The SONA vow: I have promises to keep

President Aquino’s SONA opened up with a Frostian (Robert, the poet) dilemma. There is a road that forks two ways, he began. One goes the right way, the path of the straight and true. The other one leads you astray.

He asked us all, millions of Filipinos who left what they were doing to listen to the new president, to follow the right path. And, he vowed to lead by example.

We were hooked by the intro. Then listened to the full text. For the first time in a decade, we listened to a presidential SONA with anticipation and with hope in our hearts. The messenger has changed. Ten miserable years are over. Even the hard-core skeptics like myself are now beginning to believe that Filipinos, ay pwede na muling mangarap.

We were sent back to earth (from our daydreaming ) by the reactions to the SONA from clueless, or trying-hard-to-impress, lawmakers. Ninety-nine percent was de kahon, sound bites in tired prose. In terms of ridiculousness, nothing can beat Manny Pacquiao’s take, which in gist said this : Forget about the past so we can move forward.
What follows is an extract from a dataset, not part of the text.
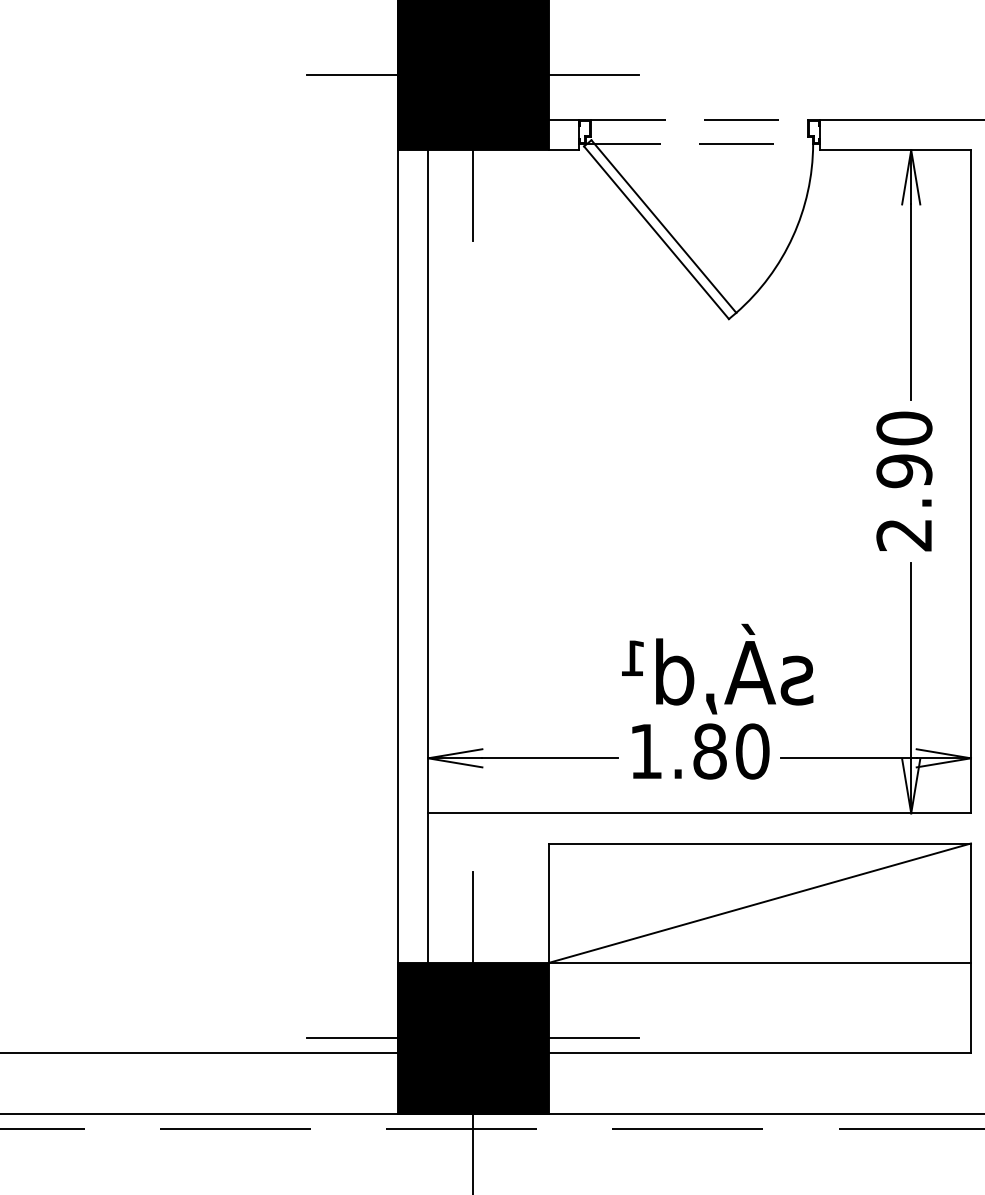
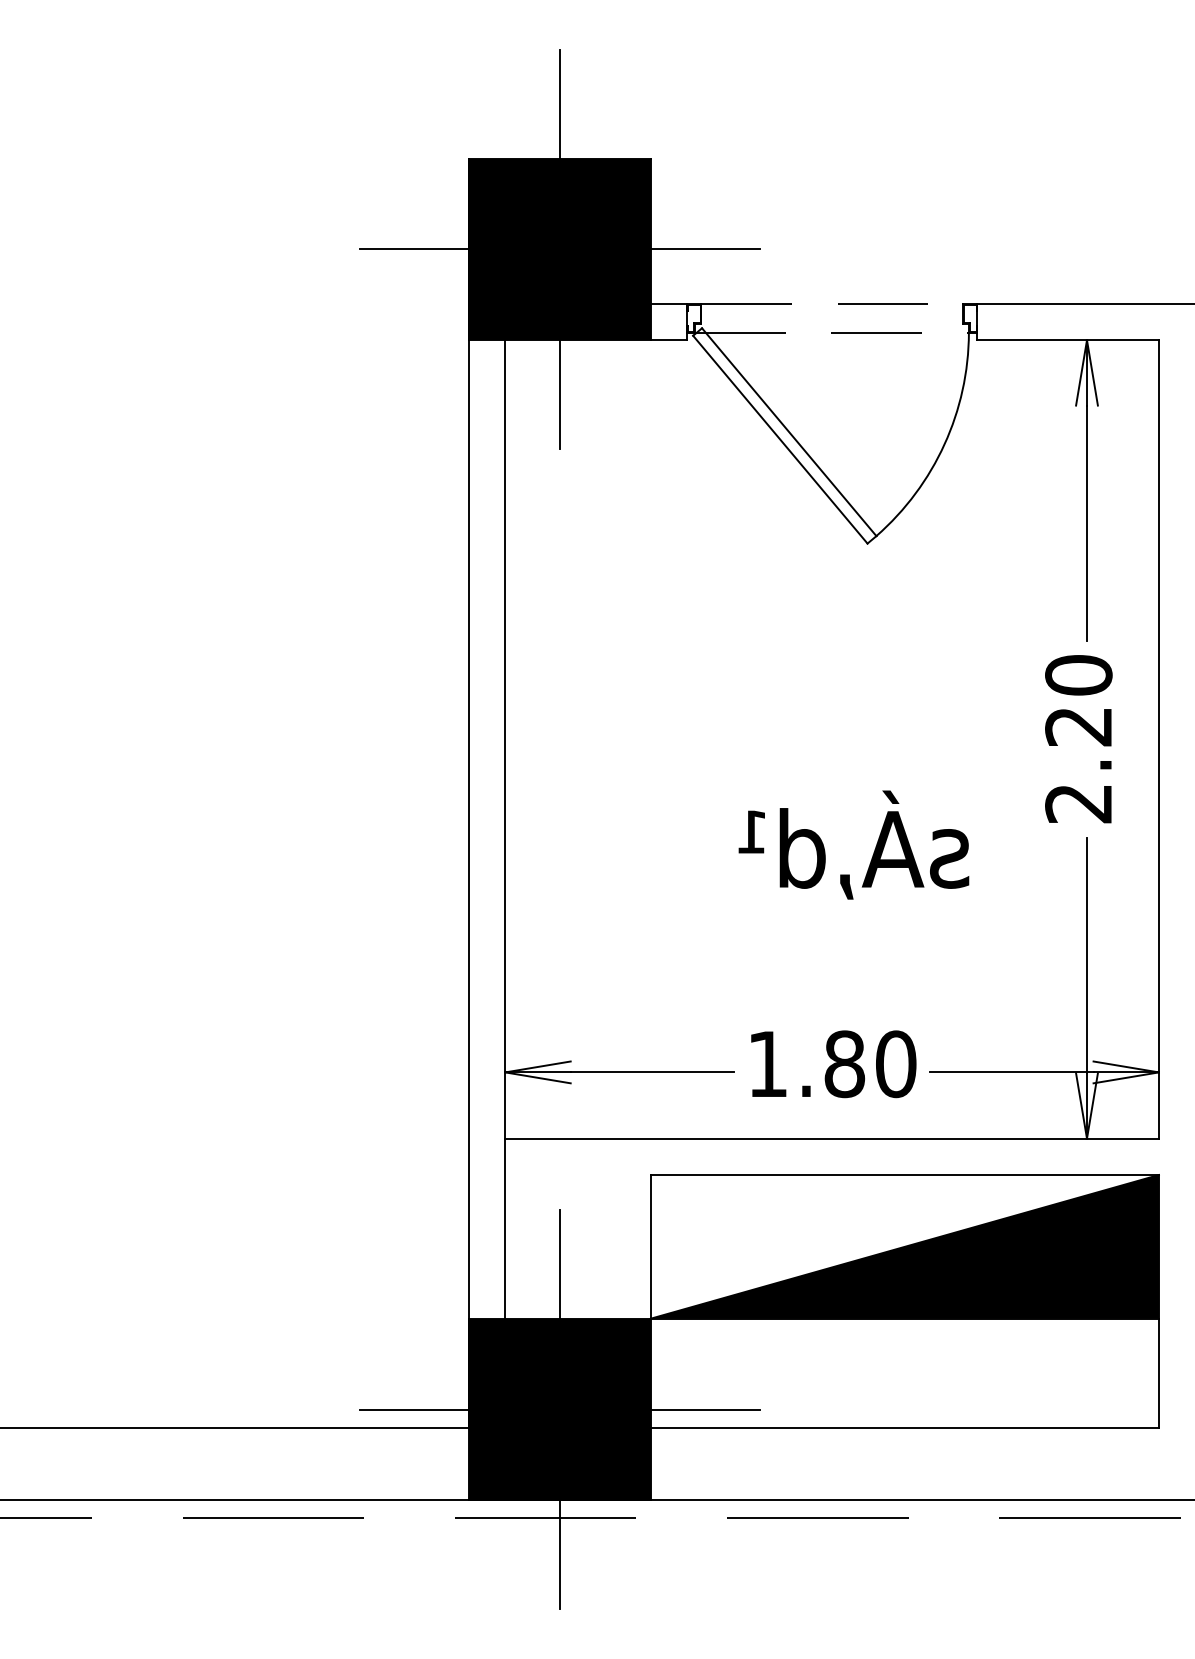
text: (904, 470) -> (1078, 726), 2.90 -> 2.20
text: (717, 668) -> (853, 844), moved
fill: (759, 902) -> (904, 1246), added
The Filipino Everyman can’t strangle Pacquiao for this insensitivity. He is a hero to the common man. But that reaction made even the most loyal Pacquiao fan squirm. It was the wrong time and place to invoke the embroidery of history.

How can you cover up the past that splurged on the budget to— deliberately—leave nothing to the new president ?

How can you ignore the past that played around with state funds that used to be sacred and sacrosanct, such as calamity funds?

How can you not mention reckless, costly and commission-drive rice importations that skewed and roiled up the global rice market and that drove prices to the $1,000 per metric ton level – a price unheard of since the dawn of the global rice trade?

While retired MWSS employees cannot even get their retirement pay, the agency’s board had spent years of gift and bonus-giving—all to themselves. At a rounded cost of P2.5 million a year.

Even those few seeming pro-people gestures – lower electricity cost, etc – were politically-driven measures borrowed straight from Tricky Dick’s playbook.

Pacquiao’s “forget-the-past” spiel was a grating, off-tangent one as we all tried to remember the just-recent-past so our governing benchmarks would not jump off-track from that day and forward.

After the audit of the free-spending ways of the past ten years is finally over, the massive documents and the ghastly findings would lead us to double up our appreciation of May, 2010. How did they express it then, after Tricky Dick’s exit from power: The long, national nightmare is over.

And Pacquiao does not even want us to look back, revisit and learn lessons from those nightmarish years.

This is not pop psychology. But it is a reality that the near-unanimous appreciation of President Aquino is deeply rooted in the fact that the long, nightmarish decade is finally, really, really, over. It is near-unanimous relief that intersects with the ascension to power of one who is believed to be the exact opposite, the anti-thesis, according to the Marxists, of the immediate past.

The SONA articulated a break with the past—delivered by one who is not, not even in the remotest way—identified with it. In their own unsophisticated way, ordinary Filipinos grasped the full message—and symbolism— of the road that forks two ways and President Aquino’ s choice on which of those two forks he would take.

Of, course, to some, the message failed to register. What now? After the vow to lead us to the path of integrity, to that fork on the road that would fight corruption and render honest, fair and prompt government service, critics said that President Aquino failed to present a roadmap to the a mini promised land.

The sense on the ground is that President Aquino deliberately opted not to promise big and sketch out an overarching vision

This is not even realistic. National funds had been spent up in orgies of spending, leaving the new government with almost no fresh development funds.
To talk big and lofty in a context of basic wants and essential needs (such as integrity and honest leadership) was not required.

In his conclusion, President Aquino, again returned to his original invocation of Frost, stating, in unalloyed prose, his covenant with Filipinos. It was a version of:

The woods are lovely, dark and deep. But I have promises to keep. Miles to go before I sleep.